_Excerpt_.
[START]

D'Antignac v. City of New York
This text of 212 A.D.3d 458 (D'Antignac v. City of New York) is published on Counsel Stack Legal Research, covering Appellate Division of the Supreme Court of the State of New York primary law. Counsel Stack provides free access to over 12 million legal documents including statutes, case law, regulations, and constitutions.
Opinion
| D'Antignac v City of New York |
| 2023 NY Slip Op 00153 |
| Decided on January 12, 2023 |
| Appellate Division, First Department |
| Published by New York State Law Reporting Bureau pursuant to Judiciary Law § 431. |
| This opinion is uncorrected and subject to revision before publication in the Official Reports. |
Decided and Entered: January 12, 2023
Before: Manzanet-Daniels, J.P., Kapnick, Singh, Mendez, Rodriguez, JJ.
Index No. 25498/17E Appeal No. 17075 Case No. 2022-04086
v
The City of New York, Defendant, Crotona Park West Housing Development Fund Corporation, Defendant-Respondent.
Rubenstein & Rynecki, Brooklyn (Harper A. Smith of counsel), for appellant.

[END]

_Direction 1_. In the D'Antignac opinion, rewrite the stretch from "Index No. 25498/17E" through "counsel), for appellant.", swapping "Brooklyn" for "Manhattan".
_Direction 2_.
Answer these about the D'Antignac opinion:
(a) On what date was the case decided?
(b) Which department of the Appellate Division heard it?
(c) Which firm appeared for the appellant?

_Stored data entries_.
[START]

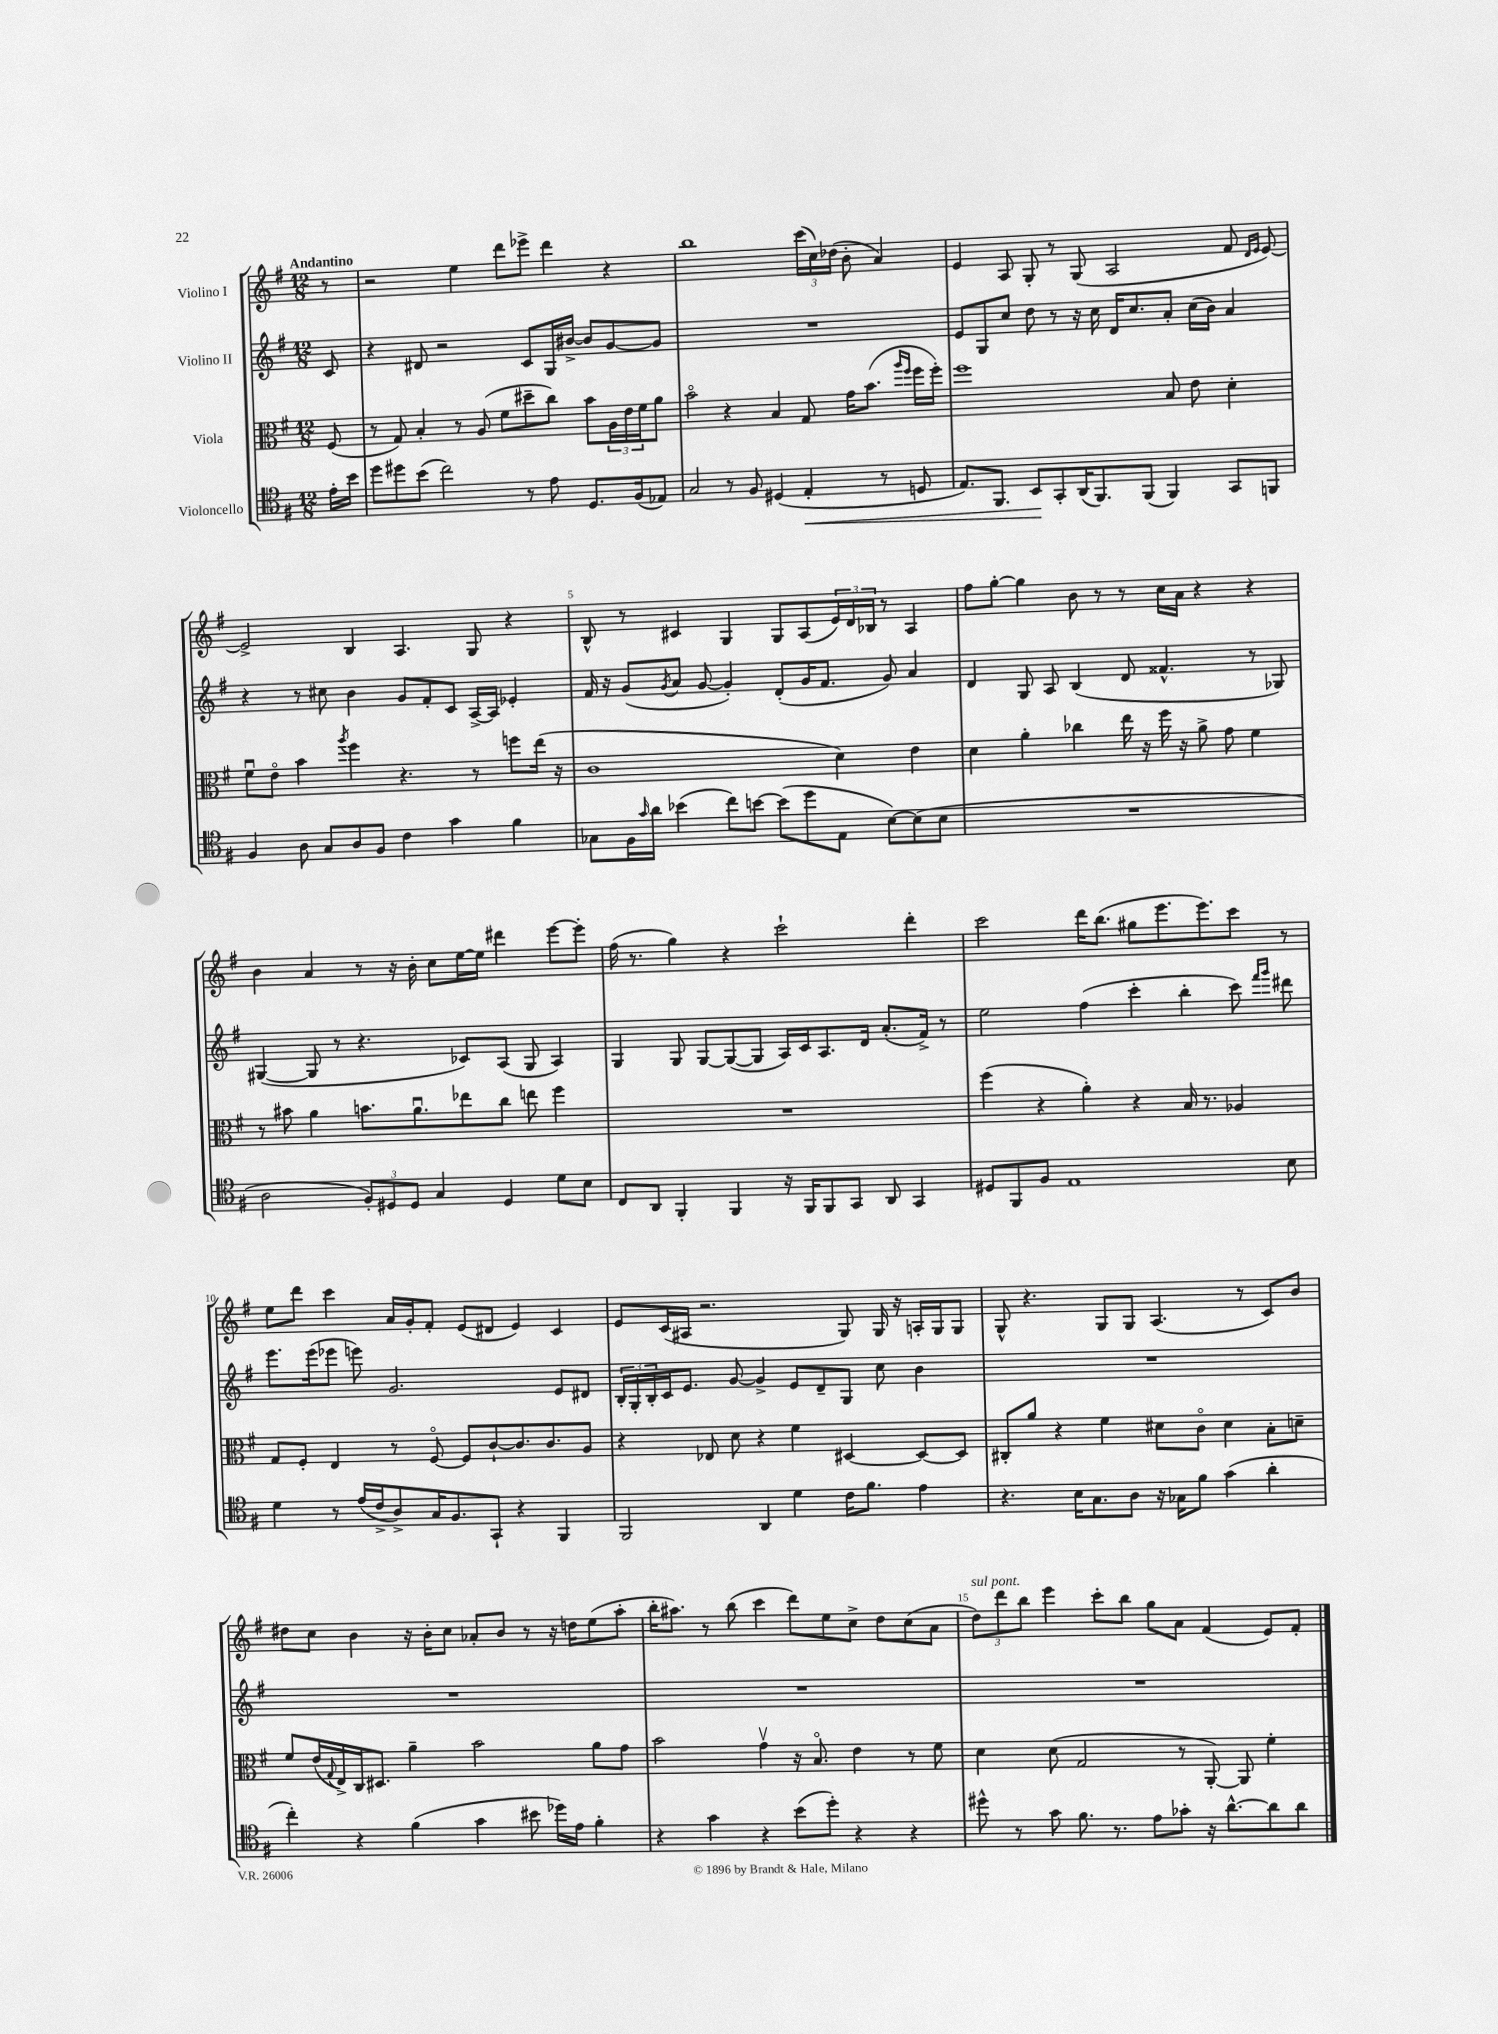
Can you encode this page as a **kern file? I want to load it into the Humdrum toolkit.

**kern	**kern	**kern	**kern
*staff4	*staff3	*staff2	*staff1
*clefC4	*clefC3	*clefG2	*clefG2
*k[f#]	*k[f#]	*k[f#]	*k[f#]
*M12/8	*M12/8	*M12/8	*M12/8
16e'\LL	(8F#/	8c/	8r
16b\JJ	.	.	.
=	=	=	=
8dd\L	8r	4r	2r
8dd#\	8G/)	.	.
(8b\J	4B'/	8d#/	.
2cc\)	.	2r	.
.	8r	.	4ee\
.	(8A/	.	.
.	8f#\L	.	8ddd\L
8r	8dd#~\	8c/L	8eee-^\J
8e\	8cc\J)	16G/L	4ddd\
.	.	[16b#^/JJ	.
8.D/L	8b\L	8b#/]L	.
.	24A\L	[8g/	4r
.	24e\	.	.
(16F#/k	.	.	.
.	24f#\J	.	.
8E-/J)	8a\J	8g/]J	.
=	=	=	=
2G/	2bo\	1.r	1bb
8r	4r	.	.
8F#/	.	.	.
(4D#/	4B/	.	.
4E'/	8G/	.	(24ccc\LL
.	.	.	24cc\)
.	.	.	(24dd-\JJ
.	16g\LK	.	8b'\
.	(8.b\J	.	.
8r	.	.	4a/)
.	16qqaa/LL	.	.
.	16qqff#/JJ	.	.
8D/	16ff#\LL	.	.
.	16ff#'\JJ)	.	.
=	=	=	=
8.E/L)	1ff#	8e/L	4e/
.	.	8G/	.
8.FF#/J	.	.	.
.	.	8cc/J	8A/
8BB/L	.	8dd\	8G'/
8GG'/	.	8r	8r
(16AA/K	.	16r	(8G/
8.FF#/)	.	16cc\	.
.	.	16d/LK	2A/
.	.	8.cc/	.
(8FF#/J	.	.	.
4FF#/)	8B/	8a'/J	.
.	8e\	(16cc\LL	.
.	.	16b\JJ)	.
8GG/L	4d'\	4a/	8f#/
.	.	.	16qqd/LL
.	.	.	16qqe/JJ
8FF/J	.	.	[8e/)
=	=	=	=
4F#/	8f#u\L	4r	2e^/]
.	8eo\J	.	.
8A\	4b\	8r	.
8G/L	.	8cc#\	.
.	8qaa/	.	.
8A/	4ff#\	4b\	4B/
8F#/J	.	.	.
4c\	4.r	8g/L	4.A/
.	.	8f#'/	.
4g\	.	8c/J	.
.	8r	[16A^/LL	8G/
.	.	16A/]JJ	.
4f#\	8ff\L	4e-'/	4r
.	(16ee\Jk	.	.
.	16r	.	.
=	=	=	=
8G-\L	1c	16f#/	8B^^/
.	.	16r	.
16F#\L	.	(8g/L	8r
16qqg/	.	.	.
16a\JJ	.	.	.
.	.	8qg/	.
(4b-\	.	8a/J	4c#/
.	.	[8g/	.
8cc\L)	.	4g'/])	4G/
[8b\J	.	.	.
(8b\]L	.	(8d'/L	8G/L
8dd\	.	16g/K	(8A/
.	.	8.f#/J	.
8E\J	4d\)	.	24e/L)
.	.	.	24d/
.	.	.	24B-/JJ
[8B\L)	.	8g/)	8r
(8B\]	4e\	4a/	4A/
8B\J	.	.	.
=	=	=	=
1.r	4d\	4d/	8ff#\L
.	.	.	[8gg'\J
.	4a'\	8G/	4gg\]
.	.	8A/	.
.	4cc-\	(4B/	8b\
.	.	.	8r
.	16ee\	8d/	8r
.	16r	.	.
.	16ff#\	4.f##^^/	16cc\LL
.	16r	.	16a\JJ
.	8a^\	.	4r
.	8g\	.	.
.	4f#\	8r	4r
.	.	8G-/)	.
=	=	=	=
2A\	8r	([4G#/	4b\
.	8b#\	.	.
.	4a\	8G#/]	4a/
.	.	8r	.
12F#'/L)	8.b\L	4.r	8r
12D#/	.	.	.
.	.	.	16r
12D#/J	.	.	.
.	8.au\	.	16b'\
4G/	.	.	8cc\L
.	8ee-\	8c-/L)	[16ee\L
.	.	.	16ee\]JJ
4D#/	8cc\J	(8A/J	4ddd#\
.	8ee\	8G#/	.
8d\L	4ff#\	4A/)	[8eee\L
8B\J	.	.	8eee'\]J
=	=	=	=
8C/L	1.r	4G/	(16ff#\
.	.	.	8.r
8AA/J	.	.	.
4FF#'/	.	8G/	4gg\)
.	.	[8G/L	.
4FF#/	.	(8G/_	4r
.	.	8G/]J	.
16r	.	16A/LL)	2ccc`\
16FF#/LK	.	16c/J	.
8FF#/	.	8.A/	.
8GG/J	.	.	.
.	.	16d/Jk	.
8AA/	.	(8.a'/L	.
4GG/	.	.	4ddd'\
.	.	16f#^/Jk)	.
.	.	8r	.
=	=	=	=
8D#/L	(4ff#\	2ee\	2ccc\
8FF#/	.	.	.
8F#/J	4r	.	.
1E	.	.	.
.	4a'\)	(4ff#\	16ddd\LK
.	.	.	(8.bb\J
.	4r	4ccc'\	8gg#\L
.	.	.	8.eee\
.	16B/	4bb'\	.
.	8.r	.	8.eee\)
.	4A-/	8ccc\)	8ccc\J
.	.	16qqfff#/LL	.
.	.	16qqggg/JJ	.
8B\	.	8ddd#\	8r
=	=	=	=
4d\	8G/L	8.eee\L	8ee\L
.	8F#'/J	.	8ddd\J
.	.	(16eee\k	.
8r	4E/	8eee-\J	4ccc\
(16e/LL	.	8eee\)	.
16c^/J	.	.	.
8A^/)	8r	2.g/	16a/LL
.	.	.	16g'/J
16G/K	[8F#o/	.	8f#'/J
8.F#/	.	.	.
.	8F#/]L	.	(8e/L
8GG`/J	[8c`/	.	8d#/J
4r	8.c/]	.	4e/)
.	8.c/	.	.
4FF#/	.	8e/L	4c/
.	8A/J	8d#/J	.
=	=	=	=
2FF#/	4r	24B'/LL	8e/L
.	.	24G'/	.
.	.	24B'/	.
.	.	16c/J	(16c/L
.	.	8.e/J	16A#/JJ
.	8E-/	.	2.r
.	8d\	[8g/	.
4AA/	4r	4g^/]	.
4d\	4f#\	8e/L	.
.	.	8d~/	.
16c\LK	[4D#/	8G/J	8G/)
8.f#\J	.	.	.
.	.	8cc\	16G/
.	.	.	16r
4e\	8D#/_L	4b\	16A'/LL
.	.	.	16G/J
.	8D#/]J	.	8G/J
=	=	=	=
4.r	8C#'/L	1.r	8G^^/
.	8a/J	.	4.r
.	4r	.	.
16B\LK	.	.	.
8.G\	.	.	.
.	4f#\	.	8G/L
8A\J	.	.	8G/J
16r	8d#\L	.	(4.A/
16G-\LK	.	.	.
8f#\J	8co\J	.	.
(4g\	4d#\	.	.
.	.	.	8r
4a'\	8B'\L	.	8c/L)
.	8d~\J	.	8b/J
=	=	=	=
4cc'\)	8f#/L	1.r	8dd#\L
.	(16e/L	.	8cc\J
.	8qqG/	.	.
.	16E^/)	.	.
4r	16C/J	.	4b\
.	8.D#/J	.	.
(4f#\	4a~\	.	16r
.	.	.	16b'\LK
.	.	.	8cc\J
4g\	2b\	.	8a-'/L
.	.	.	8b/J
8b#\	.	.	8r
16dd-\LL)	.	.	16r
16e\JJ	.	.	16dd\LK
4f#'\	8a\L	.	(8ee\
.	8g\J	.	8aa'\J
=	=	=	=
4r	2b\	1.r	16bb'\LK
.	.	.	8.aa#\J)
4g\	.	.	8r
.	.	.	(8bb\
4r	4gv\	.	4ccc\
(8b\L	16r	.	8ddd\L)
.	8.Bo/	.	.
8dd'\J)	.	.	8ee\
4r	4e\	.	8cc^\J
.	.	.	8dd\L
4r	8r	.	(8cc\
.	8f#\	.	8a\J
=	=	=	=
8dd#^^\	4d\	1.r	12dd\L)
.	.	.	12ddd\
8r	.	.	.
.	.	.	12bb\J
8g\	(8d\	.	4eee\
8.f#\	2G/	.	.
.	.	.	8ccc'\L
8.r	.	.	.
.	.	.	8bb\J
8e\L	.	.	8gg\L
8g-'\J	8r	.	8a\J
16r	[8AA'/)	.	(4f#/
[8.a^^\L	.	.	.
.	8AA/]	.	.
8a\]	4f#'\	.	8e/L)
8a\J	.	.	8f#'/J
==	==	==	==
*-	*-	*-	*-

[END]

_Expected output 1_.
Index No. 25498/17E Appeal No. 17075 Case No. 2022-04086
v
The City of New York, Defendant, Crotona Park West Housing Development Fund Corporation, Defendant-Respondent.
Rubenstein & Rynecki, Manhattan (Harper A. Smith of counsel), for appellant.

_Expected output 2_.
(a) January 12, 2023
(b) The First Department
(c) Rubenstein & Rynecki, Brooklyn